Beim Erwerb von Aktien, Zertifikaten und anderen Wertpapieren fallen in der Regel Transaktionskosten an. Neben den Transaktionskosten, die beim Kauf zu entrichten sind, kommen oftmals noch Depotgebühren hinzu. Mit dem Brutto-/Nettowertentwicklungsrechner können Sie Ihre individuell bereinigte Wertentwicklung seit Valuta, die sich unter Berücksichtigung sämtlicher Kosten (Provisionen, Gebühren und andere Entgelte) ergibt, errechnen. Bitte berücksichtigen Sie, dass sich die Angaben auf die Vergangenheit beziehen und historische Wertentwicklungen keinen verlässlichen Indikator für zukünftige Ergebnisse darstellen.

News

05.08.2026 | 13:34:52 (dpa-AFX)
ROUNDUP 2: Reiche geht mittelfristig von sinkenden Strompreisen aus

(neu: Reaktion Bundesverband Kooperierender Mittelstand)
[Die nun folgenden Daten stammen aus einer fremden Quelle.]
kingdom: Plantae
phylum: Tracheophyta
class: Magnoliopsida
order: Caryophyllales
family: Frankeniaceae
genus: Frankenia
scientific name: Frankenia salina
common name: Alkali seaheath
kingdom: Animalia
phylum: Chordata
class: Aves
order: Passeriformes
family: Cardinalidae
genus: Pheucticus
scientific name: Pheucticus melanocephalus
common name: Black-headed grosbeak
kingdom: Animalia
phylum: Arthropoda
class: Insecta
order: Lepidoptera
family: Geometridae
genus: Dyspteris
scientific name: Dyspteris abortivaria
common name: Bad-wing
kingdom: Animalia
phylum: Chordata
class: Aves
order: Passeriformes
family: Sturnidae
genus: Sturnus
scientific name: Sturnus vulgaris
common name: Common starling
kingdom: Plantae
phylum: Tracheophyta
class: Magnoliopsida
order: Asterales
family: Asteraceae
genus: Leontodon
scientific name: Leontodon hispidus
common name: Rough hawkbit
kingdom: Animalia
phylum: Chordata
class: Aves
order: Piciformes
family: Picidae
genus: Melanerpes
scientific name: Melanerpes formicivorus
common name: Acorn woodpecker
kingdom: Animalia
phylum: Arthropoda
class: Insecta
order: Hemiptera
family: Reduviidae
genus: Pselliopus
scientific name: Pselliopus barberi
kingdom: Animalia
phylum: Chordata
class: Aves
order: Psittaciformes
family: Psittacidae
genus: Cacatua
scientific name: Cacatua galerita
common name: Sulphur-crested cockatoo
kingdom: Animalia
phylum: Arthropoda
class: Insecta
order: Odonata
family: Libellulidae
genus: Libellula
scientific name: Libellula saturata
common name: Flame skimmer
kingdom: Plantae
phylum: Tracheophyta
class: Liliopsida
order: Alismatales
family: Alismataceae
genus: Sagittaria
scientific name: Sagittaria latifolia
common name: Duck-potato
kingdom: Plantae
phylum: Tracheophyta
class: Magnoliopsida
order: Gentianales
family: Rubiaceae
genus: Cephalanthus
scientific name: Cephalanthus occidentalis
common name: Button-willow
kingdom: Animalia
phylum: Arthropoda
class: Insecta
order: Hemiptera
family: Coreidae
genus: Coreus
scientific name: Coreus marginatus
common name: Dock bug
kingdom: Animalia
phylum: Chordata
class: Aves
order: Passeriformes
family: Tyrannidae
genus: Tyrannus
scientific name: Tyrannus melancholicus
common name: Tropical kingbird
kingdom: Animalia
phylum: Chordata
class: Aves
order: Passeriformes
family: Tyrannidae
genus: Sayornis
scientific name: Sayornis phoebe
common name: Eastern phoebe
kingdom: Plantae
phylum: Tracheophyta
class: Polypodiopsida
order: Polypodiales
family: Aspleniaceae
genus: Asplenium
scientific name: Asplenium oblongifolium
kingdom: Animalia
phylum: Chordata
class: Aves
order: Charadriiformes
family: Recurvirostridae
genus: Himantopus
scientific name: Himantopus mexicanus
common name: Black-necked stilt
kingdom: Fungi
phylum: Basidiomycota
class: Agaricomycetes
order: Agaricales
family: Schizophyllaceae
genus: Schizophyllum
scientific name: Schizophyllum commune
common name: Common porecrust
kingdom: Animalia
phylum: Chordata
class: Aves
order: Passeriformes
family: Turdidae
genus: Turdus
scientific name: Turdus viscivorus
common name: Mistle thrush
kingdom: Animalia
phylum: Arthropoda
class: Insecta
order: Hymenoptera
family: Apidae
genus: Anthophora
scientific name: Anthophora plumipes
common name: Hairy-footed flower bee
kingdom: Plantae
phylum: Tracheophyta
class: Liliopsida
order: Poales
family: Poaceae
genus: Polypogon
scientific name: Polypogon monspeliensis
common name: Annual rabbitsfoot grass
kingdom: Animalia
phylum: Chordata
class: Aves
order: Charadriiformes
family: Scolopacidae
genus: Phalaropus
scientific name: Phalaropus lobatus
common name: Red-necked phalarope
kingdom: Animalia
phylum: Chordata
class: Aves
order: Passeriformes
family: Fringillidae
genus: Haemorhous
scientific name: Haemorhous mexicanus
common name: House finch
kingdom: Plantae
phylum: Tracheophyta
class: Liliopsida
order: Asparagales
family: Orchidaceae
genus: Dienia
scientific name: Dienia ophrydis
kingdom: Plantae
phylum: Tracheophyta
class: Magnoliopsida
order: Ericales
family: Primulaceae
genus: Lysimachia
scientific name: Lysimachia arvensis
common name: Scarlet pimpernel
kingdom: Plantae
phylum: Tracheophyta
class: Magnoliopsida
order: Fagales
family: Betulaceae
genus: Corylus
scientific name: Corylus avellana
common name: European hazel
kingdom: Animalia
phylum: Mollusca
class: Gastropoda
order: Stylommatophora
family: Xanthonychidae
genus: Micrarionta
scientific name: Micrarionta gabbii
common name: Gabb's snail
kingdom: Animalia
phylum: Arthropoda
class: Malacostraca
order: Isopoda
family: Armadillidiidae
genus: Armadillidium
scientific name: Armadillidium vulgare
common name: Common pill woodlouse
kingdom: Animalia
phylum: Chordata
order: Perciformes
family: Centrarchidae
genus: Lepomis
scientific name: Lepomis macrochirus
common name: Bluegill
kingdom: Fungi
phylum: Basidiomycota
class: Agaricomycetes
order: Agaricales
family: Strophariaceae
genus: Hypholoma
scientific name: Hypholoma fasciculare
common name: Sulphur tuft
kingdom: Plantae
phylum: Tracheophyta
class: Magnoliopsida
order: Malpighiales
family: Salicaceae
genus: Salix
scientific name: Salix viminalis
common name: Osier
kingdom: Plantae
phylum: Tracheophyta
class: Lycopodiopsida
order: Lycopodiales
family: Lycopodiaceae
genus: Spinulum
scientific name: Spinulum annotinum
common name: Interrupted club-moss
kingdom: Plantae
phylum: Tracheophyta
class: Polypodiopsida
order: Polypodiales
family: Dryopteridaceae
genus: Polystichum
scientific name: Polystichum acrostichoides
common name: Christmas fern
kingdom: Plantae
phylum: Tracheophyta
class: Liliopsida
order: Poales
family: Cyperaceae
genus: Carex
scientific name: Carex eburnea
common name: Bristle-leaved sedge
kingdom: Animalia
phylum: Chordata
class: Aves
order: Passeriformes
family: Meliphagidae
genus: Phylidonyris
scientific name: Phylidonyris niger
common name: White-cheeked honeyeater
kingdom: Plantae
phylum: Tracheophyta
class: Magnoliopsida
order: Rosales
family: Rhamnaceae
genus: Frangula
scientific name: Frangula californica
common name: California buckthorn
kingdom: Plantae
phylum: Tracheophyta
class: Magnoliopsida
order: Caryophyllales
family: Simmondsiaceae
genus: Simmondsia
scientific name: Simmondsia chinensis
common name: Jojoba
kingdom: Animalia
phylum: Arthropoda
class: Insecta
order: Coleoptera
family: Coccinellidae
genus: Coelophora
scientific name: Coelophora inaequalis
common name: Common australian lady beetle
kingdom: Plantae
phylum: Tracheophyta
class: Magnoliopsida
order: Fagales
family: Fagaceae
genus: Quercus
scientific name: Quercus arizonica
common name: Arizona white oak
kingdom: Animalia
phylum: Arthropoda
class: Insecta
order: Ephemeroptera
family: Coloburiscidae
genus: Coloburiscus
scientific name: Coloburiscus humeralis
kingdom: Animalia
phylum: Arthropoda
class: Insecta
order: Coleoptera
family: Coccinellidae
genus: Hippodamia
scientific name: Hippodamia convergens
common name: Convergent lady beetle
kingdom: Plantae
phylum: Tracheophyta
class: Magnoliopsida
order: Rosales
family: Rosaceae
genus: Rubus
BERLIN (dpa-AFX) - Bundeswirtschaftsministerin Katherina Reiche rechnet mittelfristig mit sinkenden Strompreisen in Deutschland. "Spürbare Entlastungen werden wir erst in den 2030er Jahren sehen", sagte die CDU-Politikerin der Deutschen Presse-Agentur.

Sie wies außerdem Kritik zurück, mit ihren Reformplänen werde die Energiewende ausgebremst. "Die Energiewende wird nur dann dauerhaft erfolgreich sein, wenn Klimaschutz, Versorgungssicherheit, Bezahlbarkeit für die Bürger, der Erhalt der Wettbewerbsfähigkeit und ein verantwortungsvoller Umgang mit Steuergeld zusammenkommen."

Der Bundesverband Kooperierender Mittelstand, der Unternehmensgruppen, Franchise-Systeme und Genossenschaften vertritt, verlangte schnellere Entlastung bei den Strompreisen. "Bäckereien, Händler, Dienstleister und viele andere mittelständische Unternehmen müssen ihre Stromrechnung heute bezahlen - nicht erst in zehn Jahren", so der Verband. Die Bundesregierung müsse die Stromsteuer nun für alle senken.

Reformvorhaben

Das Kabinett hatte eine Reform des Erneuerbare-Energien-Gesetzes (EEG) sowie ein Netzpaket auf den Weg gebracht. Reiche sagte, die Energiewende solle kosteneffizienter werden, weil steigende Energiepreise den Wirtschaftsstandort Deutschland belasteten. Dazu kämen Belastungen im Haushalt. "Heute gibt der Bund für die EEG-Förderung 17 Milliarden Euro aus. Tendenz steigend", sagte Reiche.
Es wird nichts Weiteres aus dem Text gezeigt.